Homer was a storyteller, a poet. He was a performer, not a historian. The Homeric heroic poems may not have even been considered high art in their day. That’s not to say they are not artful – there is incredible talent in the creation, memorization, and performance of the poems. Homer, like Mr. Stone, has a studied technique, a masterful presentation. And, like Oliver Stone’s story, there are side tales of morality, of belief, of friendship, of love from which we might draw some reasonable conclusions about the values and beliefs of the characters. But these are characters and this is a fictional story. Let’s not forget that even though archeologists have discovered and excavated what is probably “Troy,” there is no evidence of a decimating battle between the Achaeans and the Trojans. There is no evidence that any of the heroes of the epics ever existed. And even Hesiod, a contemporary of Homer’s, complains that Homer’s depiction of the gods in the lives of the Bronze Age heroes takes into account little of what people likely believed at the time.

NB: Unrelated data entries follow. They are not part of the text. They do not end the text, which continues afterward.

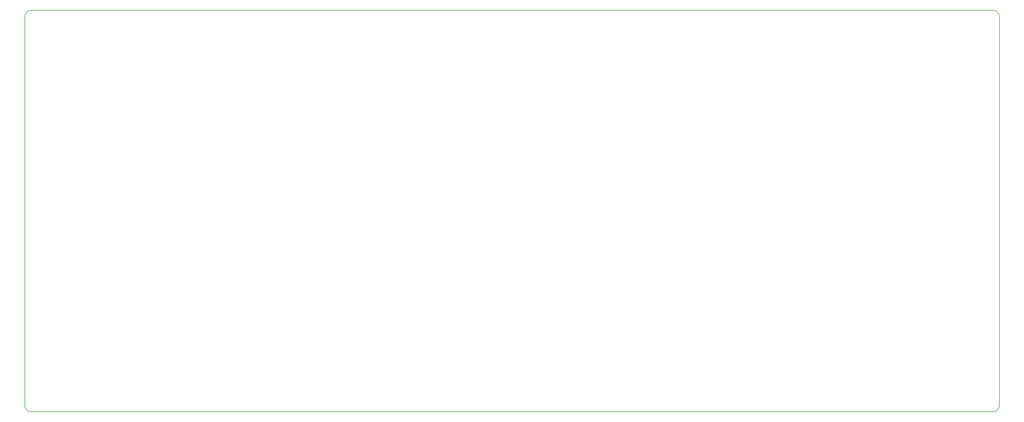
<source format=gm1>
%TF.GenerationSoftware,KiCad,Pcbnew,(5.1.10-6-gecec324121)-1*%
%TF.CreationDate,2021-07-06T17:39:12+03:00*%
%TF.ProjectId,bottomplate,626f7474-6f6d-4706-9c61-74652e6b6963,rev?*%
%TF.SameCoordinates,Original*%
%TF.FileFunction,Profile,NP*%
%FSLAX46Y46*%
G04 Gerber Fmt 4.6, Leading zero omitted, Abs format (unit mm)*
G04 Created by KiCad (PCBNEW (5.1.10-6-gecec324121)-1) date 2021-07-06 17:39:12*
%MOMM*%
%LPD*%
G01*
G04 APERTURE LIST*
%TA.AperFunction,Profile*%
%ADD10C,0.200000*%
%TD*%
G04 APERTURE END LIST*
D10*
X313000000Y-127000000D02*
G75*
G02*
X311000000Y-129000000I-2000000J0D01*
G01*
X311000000Y0D02*
G75*
G02*
X313000000Y-2000000I0J-2000000D01*
G01*
X0Y-2000000D02*
G75*
G02*
X2000000Y0I2000000J0D01*
G01*
X2000000Y-129000000D02*
G75*
G02*
X0Y-127000000I0J2000000D01*
G01*
X313000000Y-127000000D02*
X313000000Y-2000000D01*
X2000000Y-129000000D02*
X311000000Y-129000000D01*
X0Y-2000000D02*
X0Y-127000000D01*
X2000000Y0D02*
X311000000Y0D01*
M02*

</source>
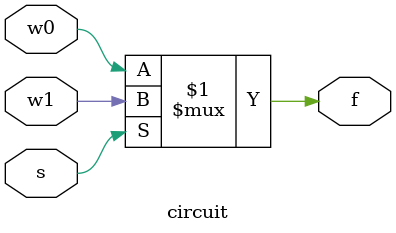
<source format=v>
`timescale 1ns / 1ps


module circuit(w0, w1, s, f);
  input w0, w1, s;
  output f;
  assign f = s ? w1 : w0;
endmodule 

</source>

Oh, shoot, that’s right. I forgot all about the gods! Maybe I should be comparing the epics to the latest Superman, Batman or Ironman flick instead of a straight-up action movie. Oh, well, listen: Just pass the popcorn and pour me a large fountain drink – I’m sitting back and cracking open The Ilaid tonight, ready to be entertained.
I think this thought exercise clearly reveals the basic consideration of all critical analysis of literature: does the text as accurately as possible reflect the vast complex messiness of the culture in which we live?